> _Excerpted passage_

------------------------------------

If you look on the top right of the R-Studio window, you can see two tabs, Workspace and History: these windows (they can be resized by dragging their edges) also reflect what you do:

1. Workspace will show you the functions, data files and other objects (e.g. plots, models) that you are creating in your R session.

[Workspace — See the R introduction, and see the  this helpful post by Quick-R — when you work with R, your commands result in the creation of objects e.g. variables or functions, and during an R session these objects are created and stored by name — the collection of objects currently stored is the workspace.]

2. History shows you the commands you execute as you execute them.

— I look at the Workspace a lot when using R-Studio, and no longer look at (but did once use) History much.

My script is my history.

2. Install then load a library of functions (ggplot2)

------------------------------------

> _Data section_
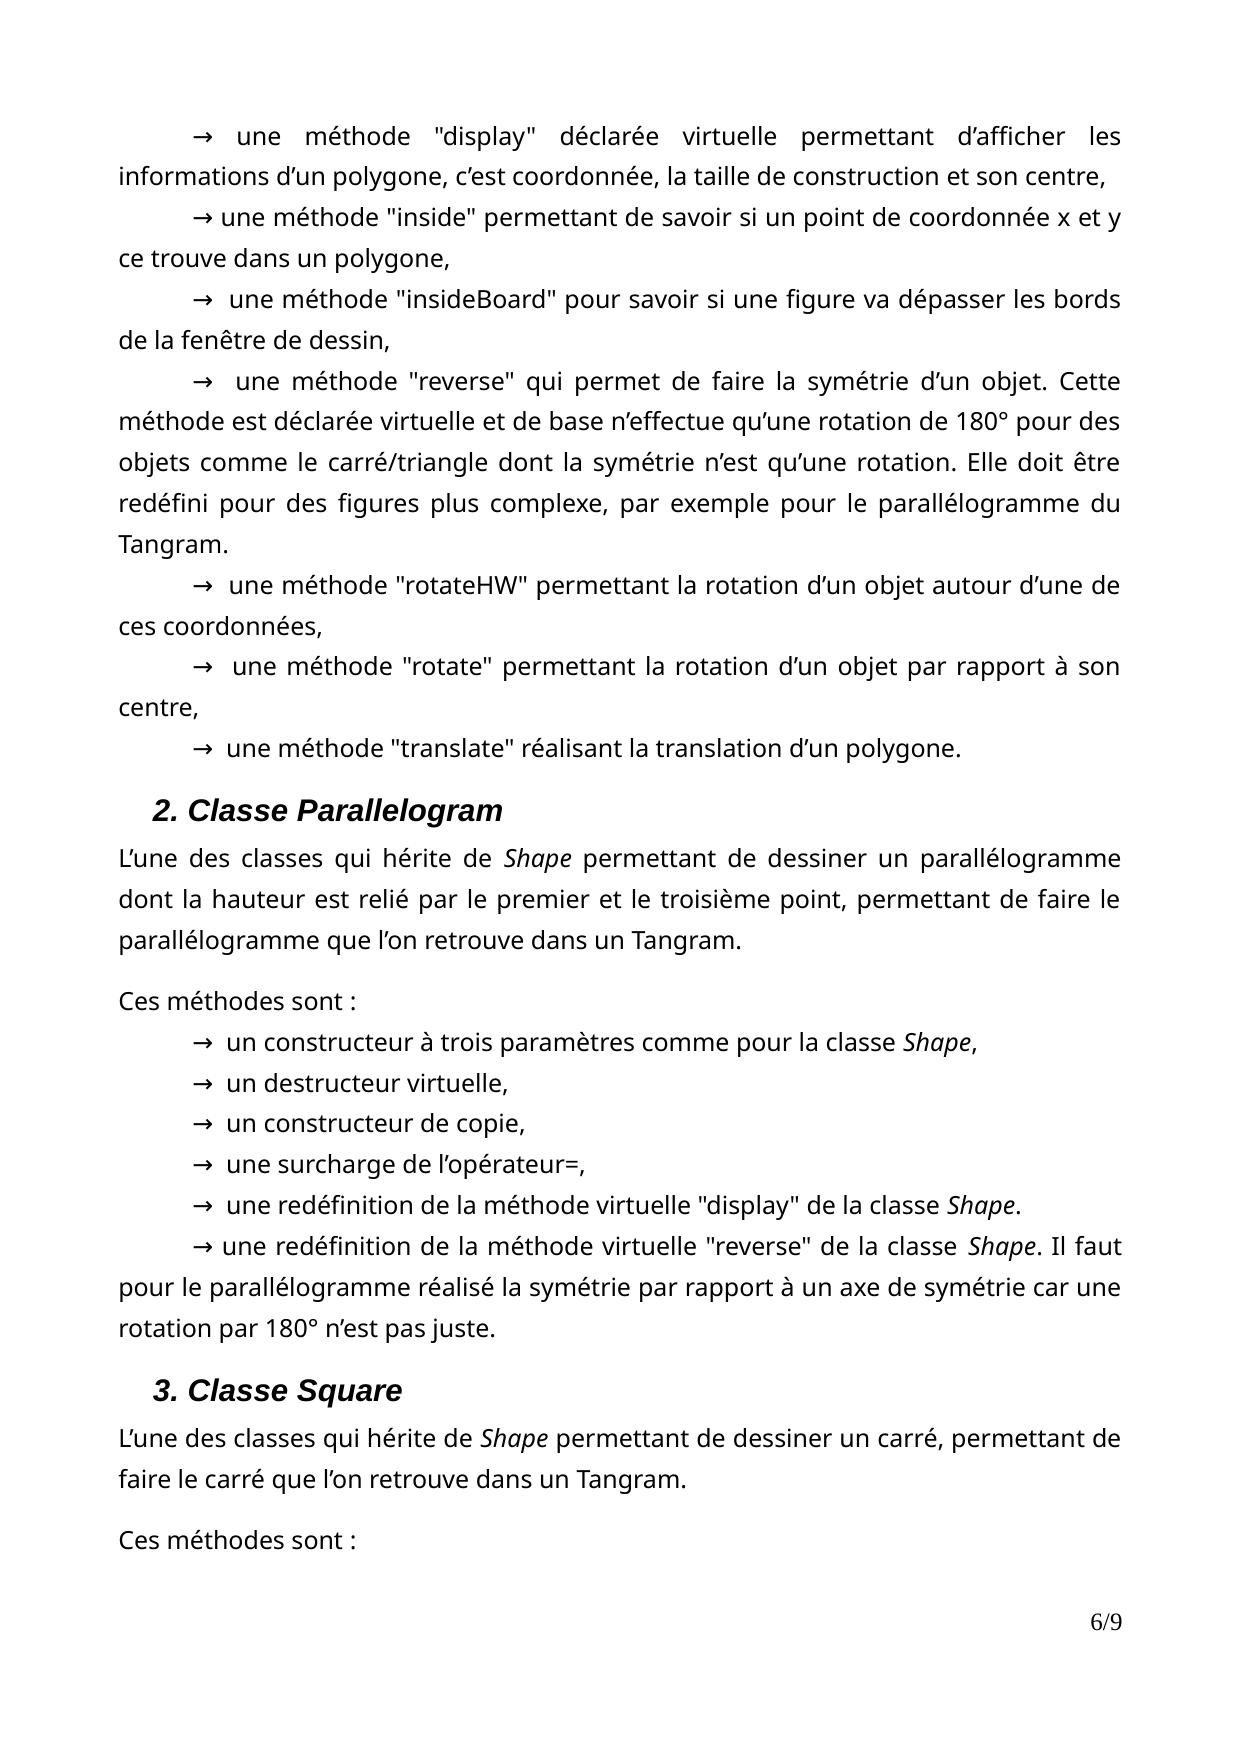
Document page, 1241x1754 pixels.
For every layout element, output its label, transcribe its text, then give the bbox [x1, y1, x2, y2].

------------------------------------

> _To do_
A – Answer each question from the R-Studio passage, one line per answer, marked (i), (ii), (iii) like the questions.
(i) Which two tabs appear at the top right of the R-Studio window?
(ii) What does History show?
(iii) Which library of functions does the final heading name?
B – Decide whether each statement agrees with the R-Studio passage. For each one, answer yes or no and quote the words from the passage that settle it.
(i) The Workspace and History windows can be resized.
(ii) The writer still looks at History often.
(iii) The workspace is the collection of objects currently stored.
C – Carry on writing the R-Studio passage from where it stops.

> _Answers for the exercise_
A –
(i) Workspace and History
(ii) The commands you execute, as you execute them
(iii) ggplot2

B –
(i) Yes: "they can be resized by dragging their edges"
(ii) No: "no longer look at (but did once use) History much"
(iii) Yes: "the collection of objects currently stored is the workspace"

C –
We can start by adding some capacity to the version of R we have installed. We install packages of functions that we will be using e.g. packages for drawing plots (ggplot2) or for modelling data (lme4).

[Packages – see the introduction and this helpful page in Quick-R — all R functions and (built-in) datasets are stored in packages, only when a package is loaded are its contents available]

Copy then paste the following command into the script window in R-studio:

install.packages("ggplot2", "reshape2", "plyr", "languageR",
"lme4", "psych")

Highlight the command in the script window …

— to highlight the command, hold down the left mouse button, drag the cursor from the start to the finish of the command

— then either press the run button …

[see the run button on the top right of the script window]

… or press the buttons CTRL-enter together, and watch the console show you R installing the packages you have requested.

Those packages will always be available to you, every time you open R-Studio, provided you load them at the start of your session.

[I am sure there is a way to ensure they are always loaded at the start of the session and will update this when I find that out.]

There is a 2-minute version of the foregoing laborious step-by-step, by ajdamico, here. N.B. the video is for installing and loading packages using the plain R console but applies equally to R-Studio.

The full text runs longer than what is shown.